Impact on Low Income Workers
The negative impact has not only affected small businesses, but the low income workers that are employed by large businesses, as well. Because of the mandate to provide health insurance to their workforce, some large businesses have started to cut back on employees’ hours and drop them below full-time status. As is noted by Conover, “Not only have many workers seen their weekly hours get cut below 30 [hours] so that they are no longer eligible for employer health benefits, but new hiring has been severely altered as well” (Conover, 2013). These actions by large businesses have a devastating impact on the labor market.
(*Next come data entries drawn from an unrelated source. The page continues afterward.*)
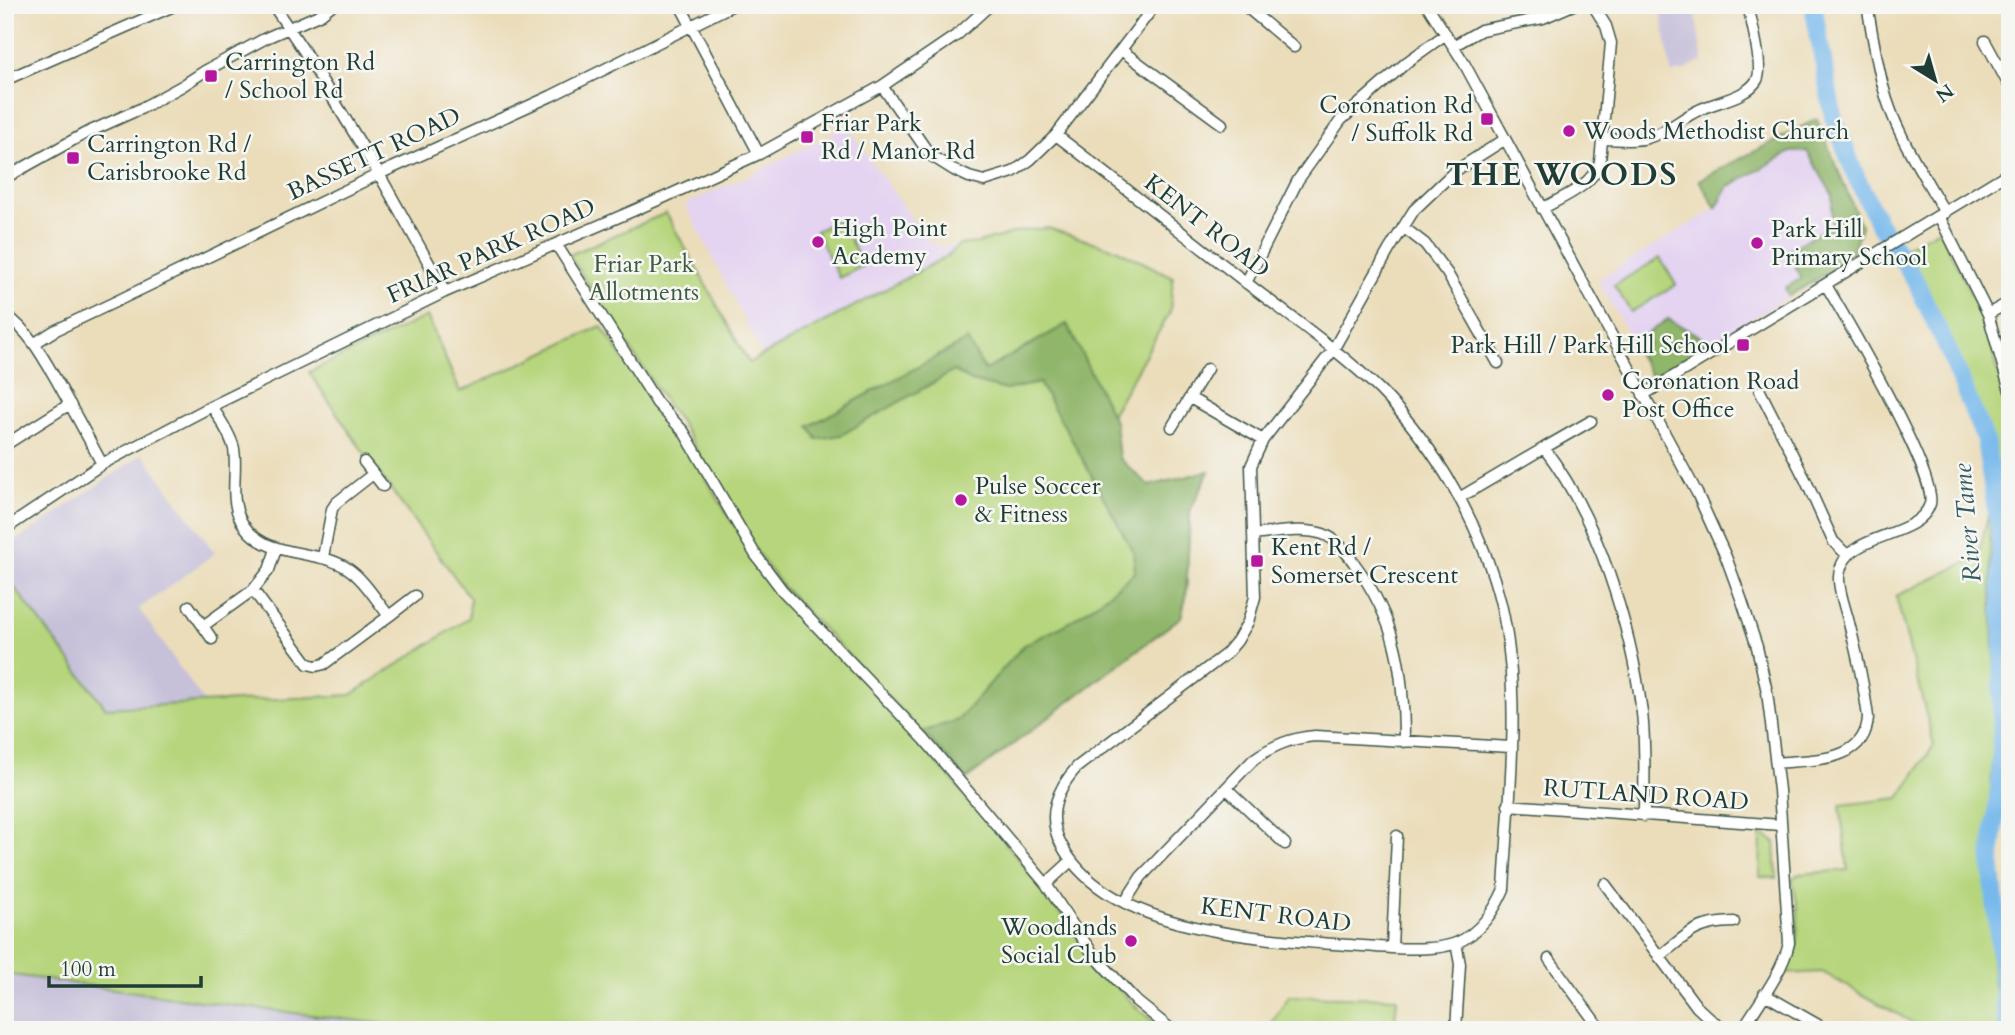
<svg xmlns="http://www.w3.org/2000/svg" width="2015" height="1035" font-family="Cardo,serif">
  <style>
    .built { fill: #e4d3f1 }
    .industrial { fill: #c6c0d9 }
    .green { fill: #b6d57b; stroke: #6a8958; stroke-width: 2 }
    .forest { fill: #90b66b; stroke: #587a50; stroke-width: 2 }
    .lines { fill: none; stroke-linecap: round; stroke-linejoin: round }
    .river { stroke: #77b9ec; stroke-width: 18 }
    .street-casing { stroke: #3e5548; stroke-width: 13 }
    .street { stroke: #fff; stroke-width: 10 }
    .poi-dot { fill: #b5179e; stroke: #f6f6f2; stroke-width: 2.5 }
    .labels { text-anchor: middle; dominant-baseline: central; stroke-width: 5; stroke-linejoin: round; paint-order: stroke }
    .poi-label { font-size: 24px; fill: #1f3d34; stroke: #f6f6f2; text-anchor: start }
    .street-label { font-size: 24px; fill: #1f3d34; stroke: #f6f6f2 }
    .park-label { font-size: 24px; fill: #3d5b42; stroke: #f6f6f2 }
    .water-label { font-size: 26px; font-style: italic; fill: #355c62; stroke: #f6f6f2 }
    .district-label { font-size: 32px; font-weight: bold; letter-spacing: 2px; fill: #1f3d34; stroke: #f6f6f2 }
  </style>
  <rect width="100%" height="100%" fill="#f6f6f2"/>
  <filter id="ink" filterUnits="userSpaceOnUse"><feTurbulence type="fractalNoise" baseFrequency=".0143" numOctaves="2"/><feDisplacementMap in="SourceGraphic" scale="14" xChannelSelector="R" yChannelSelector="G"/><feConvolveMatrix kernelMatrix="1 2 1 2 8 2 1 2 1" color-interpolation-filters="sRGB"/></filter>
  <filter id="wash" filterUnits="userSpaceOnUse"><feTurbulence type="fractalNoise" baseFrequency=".00686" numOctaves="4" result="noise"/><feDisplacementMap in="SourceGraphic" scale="28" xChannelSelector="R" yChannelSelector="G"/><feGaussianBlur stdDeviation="1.57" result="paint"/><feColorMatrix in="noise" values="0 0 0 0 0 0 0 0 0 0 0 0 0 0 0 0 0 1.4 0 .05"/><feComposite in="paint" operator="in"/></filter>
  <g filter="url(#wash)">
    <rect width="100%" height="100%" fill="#ebddba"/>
    <!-- built -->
    <path class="built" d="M 1817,119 L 1861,226 L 1850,259 L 1655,377 L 1650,374 L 1598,280 L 1716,208 L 1699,180 Z
      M 847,126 L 926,239 L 940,247 L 959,245 L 947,256 L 763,356 L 685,204 L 751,175 Z"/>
    <!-- industrial -->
    <path class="industrial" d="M 1660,5 L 1694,5 L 1703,62 L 1696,63 L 1685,71 L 1671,73 Z
      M 143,454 L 215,553 L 139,609 L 204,702 L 106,708 L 5,575 L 5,548 Z
      M 5,974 L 244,1007 L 436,1030 L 5,1030 Z"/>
    <!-- green -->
    <path class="green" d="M 666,213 L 749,363 L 947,256 L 959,245 L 978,243 L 1020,231 L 1048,228 L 1118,250 L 1173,277 L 1170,312 L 1111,415 L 1115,422 L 1118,458 L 1149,486 L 1209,471 L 1190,511 L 1186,597 L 1181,617 L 967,779 L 783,587 L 756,551 L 679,420 L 669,408 L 569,255 Z
      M 840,219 L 863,266 L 839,278 L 816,231 Z
      M 1939,229 L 1984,320 L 2001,382 L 2010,399 L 2010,568 L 1993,462 L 1965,378 L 1915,269 L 1902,249 Z
      M 1660,258 L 1676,285 L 1631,312 L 1614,285 Z
      M 427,316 L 460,392 L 601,326 L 662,414 L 680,435 L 752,555 L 962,791 L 1042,887 L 1098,966 L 1136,1007 L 1163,1030 L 436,1030 L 244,1007 L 5,974 L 5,575 L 106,708 L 351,695 L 469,618 L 470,598 L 357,443 L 309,372 Z
      M 1989,512 L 1996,703 L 1986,872 L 1994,986 L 2000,1010 L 2000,1030 L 1926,1030 L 1822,972 L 1784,974 L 1797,947 L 1798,907 L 1792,879 L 1799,874 L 1848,870 L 1840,805 L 1899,798 L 1934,745 L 1896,596 L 1978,557 Z
      M 1761,833 L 1775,842 L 1777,878 L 1760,877 Z
      M 1289,996 L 1397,998 L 1394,1030 L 1267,1030 Z"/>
    <!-- forest -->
    <path class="forest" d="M 1817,119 L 1861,226 L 1850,259 L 1789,296 L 1785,288 L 1802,278 L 1787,251 L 1832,225 L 1832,194 L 1807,151 L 1791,152 L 1728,187 L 1716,208 L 1699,180 Z
      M 1668,319 L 1712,343 L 1655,377 L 1650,374 L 1636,351 L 1648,344 L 1644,336 Z
      M 1067,324 L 1115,422 L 1119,458 L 1149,486 L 1209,471 L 1190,511 L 1186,597 L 1181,617 L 967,779 L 922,732 L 958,720 L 1024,645 L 1063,626 L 1097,603 L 1135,572 L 1133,551 L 1062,422 L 1039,383 L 1006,390 L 971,381 L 954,371 L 841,435 L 817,439 L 809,426 L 967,340 L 985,370 Z"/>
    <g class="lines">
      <!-- river -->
      <path class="river" d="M 1813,5 L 1833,116 L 1856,177 L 1879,224 L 1915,280 L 1950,354 L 1985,440 L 2000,536 L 2003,644 L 2000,779 L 1991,859 L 2007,1030"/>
    </g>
  </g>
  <g filter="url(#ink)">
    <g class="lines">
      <defs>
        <path id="street" d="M 273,5 L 304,51 L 379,174 L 445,292
          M 680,5 L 759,154
          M 1244,5 L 1294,47
          M 1427,5 L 1464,63 L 1697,493 L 1726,557 L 1742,601 L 1757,647 L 1767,692 L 1779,790 L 1789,943 C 1783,972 1758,1004 1742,1030
          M 1867,5 C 1872,32 1876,59 1883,86 C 1894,131 1922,172 1945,213
          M 1985,41 L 2010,87
          M 1453,46 L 1481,30 L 1543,18 L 1573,5
          M 1121,50 L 1222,124
          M 5,80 L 176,5
          M 882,86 L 930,155 L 954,170 L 969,177 L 984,181 L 1013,172 L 1030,160 L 1056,135 L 1155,5
          M 1056,135 C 1119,183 1181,232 1244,281 C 1289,316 1339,350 1380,390 C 1436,447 1482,526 1501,604 C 1522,692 1509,798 1504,889 C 1495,910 1479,934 1456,943 C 1430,953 1379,947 1350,945 C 1261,939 1107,933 1061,844 C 1046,816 1057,789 1077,767 L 1226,654 L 1237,641 L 1248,622 L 1255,597 L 1251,466 L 1263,440 L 1333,350 L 1389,250 L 1414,210 L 1455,171 L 1504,140
          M 1604,139 C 1617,139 1634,142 1647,138 C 1667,133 1681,118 1699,110 C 1717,101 1746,98 1757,80 C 1764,67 1751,21 1748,5
          M 5,178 L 84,134 L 140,109 L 182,86 L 205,71 L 266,38 L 321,14 L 332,5
          M 1542,209 C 1564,196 1591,187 1600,162 L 1611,43 L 1606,26 L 1593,5
          M 1939,216 L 1988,314 L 2010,391
          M 1403,227 L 1425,244 L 1447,273 L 1498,363
          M 556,244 L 657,403 L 684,432 L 755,554 L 782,590 L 924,739 L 1046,884
          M 1246,283 L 1298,180 L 1341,120 L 1407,62 L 1446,34
          M 5,314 C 30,332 43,357 58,383 C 73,410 88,437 102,464
          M 1988,314 L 2010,302
          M 35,343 L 54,331 L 117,301 L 379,174 L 551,96 L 733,5
          M 1760,391 L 1806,481 L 1833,541 L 1848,556
          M 1643,395 L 2010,172
          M 1190,398 L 1263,440
          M 212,406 C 219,419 231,434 234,449 C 238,475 227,503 245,527 C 269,559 315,548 347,568 C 364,579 376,600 389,616 L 324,664 L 316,666 L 308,664 L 253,590 L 269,570 L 276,549
          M 1172,427 L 1207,369
          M 5,445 L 70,404
          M 1544,448 L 1591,421
          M 364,462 L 383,486
          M 1459,498 L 1544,448 C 1598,518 1631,626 1642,713 C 1646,747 1644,782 1644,816
          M 5,529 L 102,464 L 212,406 L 445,292 L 665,197 L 759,154 L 882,86 L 957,35 L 990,5
          M 1253,535 C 1275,533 1302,527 1323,534 C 1337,539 1346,552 1354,563 C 1397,621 1404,671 1404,742
          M 323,557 L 332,509 L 336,503 L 373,474
          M 189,606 L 212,639
          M 389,616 L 415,596
          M 203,626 L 253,590
          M 1776,763 C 1810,759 1866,764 1868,717 C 1864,686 1857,654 1849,623 C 1846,610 1838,590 1839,577 C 1841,531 1918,541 1930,504 C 1938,476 1845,317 1826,285
          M 1226,788 L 1285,844
          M 1508,805 L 1781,825
          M 1071,861 L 1046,884 L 1076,930 L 1094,955 L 1136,1001 L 1172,1030
          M 1605,884 L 1697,1007 L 1711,1020 L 1728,1030
          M 1125,902 L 1141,877 L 1254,759 C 1274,745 1291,738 1315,736 L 1511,747
          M 1456,943 L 1460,964 L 1456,1030
          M 1392,947 L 1397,836
          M 1659,957 C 1688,934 1694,923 1734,922
          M 1549,959 L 1601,1030
          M 1764,994 L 1827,1030"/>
      </defs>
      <!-- street casing -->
      <use href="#street" class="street-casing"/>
      <!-- street -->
      <use href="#street" class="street"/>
    </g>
  </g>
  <!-- markers -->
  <g class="poi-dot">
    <rect x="204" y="69" width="14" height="14" rx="3.5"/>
    <rect x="1480" y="112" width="14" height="14" rx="3.5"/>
    <circle cx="1569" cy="131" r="7"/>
    <rect x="800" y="130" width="14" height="14" rx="3.5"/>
    <rect x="66" y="151" width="14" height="14" rx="3.5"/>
    <circle cx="818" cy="242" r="7"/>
    <circle cx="1757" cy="243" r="7"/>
    <rect x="1736" y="338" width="14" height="14" rx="3.5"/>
    <circle cx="1608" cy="395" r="7"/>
    <circle cx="961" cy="500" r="7"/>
    <rect x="1250" y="554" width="14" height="14" rx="3.5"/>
    <circle cx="1131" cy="941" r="7"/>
  </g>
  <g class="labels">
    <!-- poi labels -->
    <g class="poi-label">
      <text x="225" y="62">Carrington Rd<tspan x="225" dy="28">/ School Rd</tspan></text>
      <text x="1473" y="105" text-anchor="end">Coronation Rd<tspan x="1473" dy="28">/ Suffolk Rd</tspan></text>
      <text x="821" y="123">Friar Park<tspan x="821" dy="28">Rd / Manor Rd</tspan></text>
      <text x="1583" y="131">Woods Methodist Church</text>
      <text x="87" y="144">Carrington Rd /<tspan x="87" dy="28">Carisbrooke Rd</tspan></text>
      <text x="832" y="228">High Point<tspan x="832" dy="28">Academy</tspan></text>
      <text x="1771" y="229">Park Hill<tspan x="1771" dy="28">Primary School</tspan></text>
      <text x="1729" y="345" text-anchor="end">Park Hill / Park Hill School</text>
      <text x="1622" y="381">Coronation Road<tspan x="1622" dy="28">Post Office</tspan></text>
      <text x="975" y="486">Pulse Soccer<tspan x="975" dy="28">&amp; Fitness</tspan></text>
      <text x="1271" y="547">Kent Rd /<tspan x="1271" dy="28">Somerset Crescent</tspan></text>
      <text x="1117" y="927" text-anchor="end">Woodlands<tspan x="1117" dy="28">Social Club</tspan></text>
    </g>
    <!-- street labels -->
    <g class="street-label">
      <text transform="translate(374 154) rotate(-25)">BASSETT ROAD</text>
      <text transform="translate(1207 226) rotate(38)">KENT ROAD</text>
      <text transform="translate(491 251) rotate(-24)">FRIAR PARK ROAD</text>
      <text transform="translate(1646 795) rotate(4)">RUTLAND ROAD</text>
      <text transform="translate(1276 915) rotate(7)">KENT ROAD</text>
    </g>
    <!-- park labels -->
    <g class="park-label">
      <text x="644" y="264">Friar Park<tspan x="644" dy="28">Allotments</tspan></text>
    </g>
    <!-- water labels -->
    <g class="water-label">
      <text transform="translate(1967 523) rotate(-95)">River Tame</text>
    </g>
    <!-- district labels -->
    <g class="district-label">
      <text x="1562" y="175">THE WOODS</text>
    </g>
  </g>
  <!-- margin -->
  <rect width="2015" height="1035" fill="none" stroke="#f6f6f2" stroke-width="28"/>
  <!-- north arrow -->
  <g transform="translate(1935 80) rotate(143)" stroke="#f6f6f2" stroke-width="5" paint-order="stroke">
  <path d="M0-5L12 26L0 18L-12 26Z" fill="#1f3d34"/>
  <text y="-10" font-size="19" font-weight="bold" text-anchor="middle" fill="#1f3d34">N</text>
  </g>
  <!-- scale -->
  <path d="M49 976v10h152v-10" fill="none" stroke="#1f3d34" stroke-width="3.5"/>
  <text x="60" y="976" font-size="21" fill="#1f3d34" stroke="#f6f6f2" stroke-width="5" paint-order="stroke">100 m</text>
</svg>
The low income workers that are searching for full-time jobs are unable to obtain employment in a full-time position since the large businesses are concerned with keeping their “full-time” numbers down and only hiring part-time workers in order to circumvent the mandate to provide costly health insurance to their workers. The low income workers are then still required to obtain health insurance through the exchange unless they fall into one of the exemption categories. This adds additional costs to the individual’s already low income.
Conclusion
It is undoubtedly important for individuals to have health insurance; however, it is not a universal right. Just as individuals have the right to work, individuals should also be afforded the right to choose whether or not they want to contribute part of their income toward a health insurance policy. Individuals and companies should not be penalized by the government for such choices. Many citizens believe this to be true, which is why there have been many attempts to repeal and potentially replace the Affordable Care Act. Up to this point, President Obama has been able to veto such bills aimed at abolishing the Affordable Care Act, but with the possibility of a Republican President in 2017, there is a strong likelihood that such a repeal may be successful during the next President’s term. If there is a repeal of the Affordable Care Act, then the taxes levied against individuals and businesses that do not meet the current requirements of the Affordable Care Act will be lifted, which will have a positive impact on the economy and labor market in the United States. Ultimately, if repealed, the biggest challenge facing the government would be to agree upon a fair and effective replacement plan.